[Passage to read]

- Golden Valley Township, Minnesota Location within the state of Minnesota Golden Valley Township, Minnesota Golden Valley Township, Minnesota (the United States)
- Coordinates: 48°34′0″N 95°40′23″W﻿ / ﻿48.56667°N 95.67306°W
- Country: United States
- State: Minnesota
- County: Roseau

Area
- • Total: 36.2 sq mi (93.7 km^{2})
- • Land: 36.2 sq mi (93.7 km^{2})
- • Water: 0 sq mi (0.0 km^{2})
- Elevation: 1,155 ft (352 m)

Population (2000)
- • Total: 190
- • Density: 5.2/sq mi (2/km^{2})
- Time zone: UTC-6 (Central (CST))
- • Summer (DST): UTC-5 (CDT)
- FIPS code: 27-24326
- GNIS feature ID: 0664287

= Golden Valley Township, Roseau County, Minnesota =

Township in Minnesota, United States

Golden Valley Township is a township in Roseau County, Minnesota, United States. The population was 190 at the 2000 census.

==Geography==
According to the United States Census Bureau, the township has a total area of 36.2 sqmi, all land.

==Demographics==
As of the census of 2000, there were 190 people, 74 households, and 50 families residing in the township. The population density was 5.2 PD/sqmi. There were 99 housing units at an average density of 2.7 /sqmi. The racial makeup of the township was 98.42% White, and 1.58% from two or more races. Hispanic or Latino of any race were 2.11% of the population.

There were 74 households, out of which 41.9% had children under the age of 18 living with them, 52.7% were married couples living together, 6.8% had a female householder with no husband present, and 31.1% were non-families. 27.0% of all households were made up of individuals, and 10.8% had someone living alone who was 65 years of age or older. The average household size was 2.57 and the average family size was 3.08.

In the township the population was spread out, with 32.1% under the age of 18, 4.7% from 18 to 24, 35.8% from 25 to 44, 17.9% from 45 to 64, and 9.5% who were 65 years of age or older. The median age was 37 years. For every 100 females, there were 131.7 males. For every 100 females age 18 and over, there were 122.4 males.

The median income for a household in the township was $44,375, and the median income for a family was $48,625. Males had a median income of $29,167 versus $27,031 for females. The per capita income for the township was $15,513. About 6.1% of families and 9.1% of the population were below the poverty line, including 3.5% of those under the age of eighteen and 11.1% of those 65 or over.

[/Passage to read]
[Entries supplied]

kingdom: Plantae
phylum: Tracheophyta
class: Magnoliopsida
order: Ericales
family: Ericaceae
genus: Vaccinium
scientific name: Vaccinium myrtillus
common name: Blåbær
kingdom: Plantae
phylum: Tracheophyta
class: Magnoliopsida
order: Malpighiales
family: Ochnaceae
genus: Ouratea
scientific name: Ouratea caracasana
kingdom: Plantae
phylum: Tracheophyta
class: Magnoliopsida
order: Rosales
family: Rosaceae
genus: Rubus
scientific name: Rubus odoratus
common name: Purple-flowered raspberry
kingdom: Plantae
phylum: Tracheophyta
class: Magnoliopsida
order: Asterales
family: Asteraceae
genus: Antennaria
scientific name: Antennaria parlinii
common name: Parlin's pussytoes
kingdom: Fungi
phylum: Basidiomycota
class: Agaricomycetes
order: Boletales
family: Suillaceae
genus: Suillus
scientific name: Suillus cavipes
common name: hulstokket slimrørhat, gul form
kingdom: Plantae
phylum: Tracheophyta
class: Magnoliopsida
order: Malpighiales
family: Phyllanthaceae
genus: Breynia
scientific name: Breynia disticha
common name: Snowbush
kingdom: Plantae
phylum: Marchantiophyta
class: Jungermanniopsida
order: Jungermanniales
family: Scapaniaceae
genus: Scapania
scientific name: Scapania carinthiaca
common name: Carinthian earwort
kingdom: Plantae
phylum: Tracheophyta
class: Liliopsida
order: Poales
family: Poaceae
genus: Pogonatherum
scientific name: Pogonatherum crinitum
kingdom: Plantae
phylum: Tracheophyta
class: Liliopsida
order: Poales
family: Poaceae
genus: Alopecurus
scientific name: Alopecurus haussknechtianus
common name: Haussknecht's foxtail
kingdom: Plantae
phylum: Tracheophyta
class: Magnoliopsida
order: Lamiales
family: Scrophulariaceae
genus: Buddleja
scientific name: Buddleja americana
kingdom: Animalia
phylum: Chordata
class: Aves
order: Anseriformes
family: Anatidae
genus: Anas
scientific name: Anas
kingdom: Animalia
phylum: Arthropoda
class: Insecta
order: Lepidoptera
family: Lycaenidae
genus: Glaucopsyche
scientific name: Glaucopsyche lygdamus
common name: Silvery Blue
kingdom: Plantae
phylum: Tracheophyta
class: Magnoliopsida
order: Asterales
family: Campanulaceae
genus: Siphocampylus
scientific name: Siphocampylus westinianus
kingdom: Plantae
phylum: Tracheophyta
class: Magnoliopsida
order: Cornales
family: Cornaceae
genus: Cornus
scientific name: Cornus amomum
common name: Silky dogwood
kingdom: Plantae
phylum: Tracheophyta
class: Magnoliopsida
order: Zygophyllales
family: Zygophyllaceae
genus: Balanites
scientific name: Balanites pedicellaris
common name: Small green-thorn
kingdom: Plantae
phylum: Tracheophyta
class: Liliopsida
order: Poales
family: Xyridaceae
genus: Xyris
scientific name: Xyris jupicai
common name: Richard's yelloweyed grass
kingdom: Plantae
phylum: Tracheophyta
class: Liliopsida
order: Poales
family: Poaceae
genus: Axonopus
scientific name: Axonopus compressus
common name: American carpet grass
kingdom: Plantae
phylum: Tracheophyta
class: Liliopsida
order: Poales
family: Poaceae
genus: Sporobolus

[/Entries supplied]

• What to produce
Please write out the part of the Golden Valley Township text above word for word, starting with "- • Water: 0" and going on through "UTC-6 (Central (CST))".

• Task output
- • Water: 0 sq mi (0.0 km^{2})
- Elevation: 1,155 ft (352 m)

Population (2000)
- • Total: 190
- • Density: 5.2/sq mi (2/km^{2})
- Time zone: UTC-6 (Central (CST))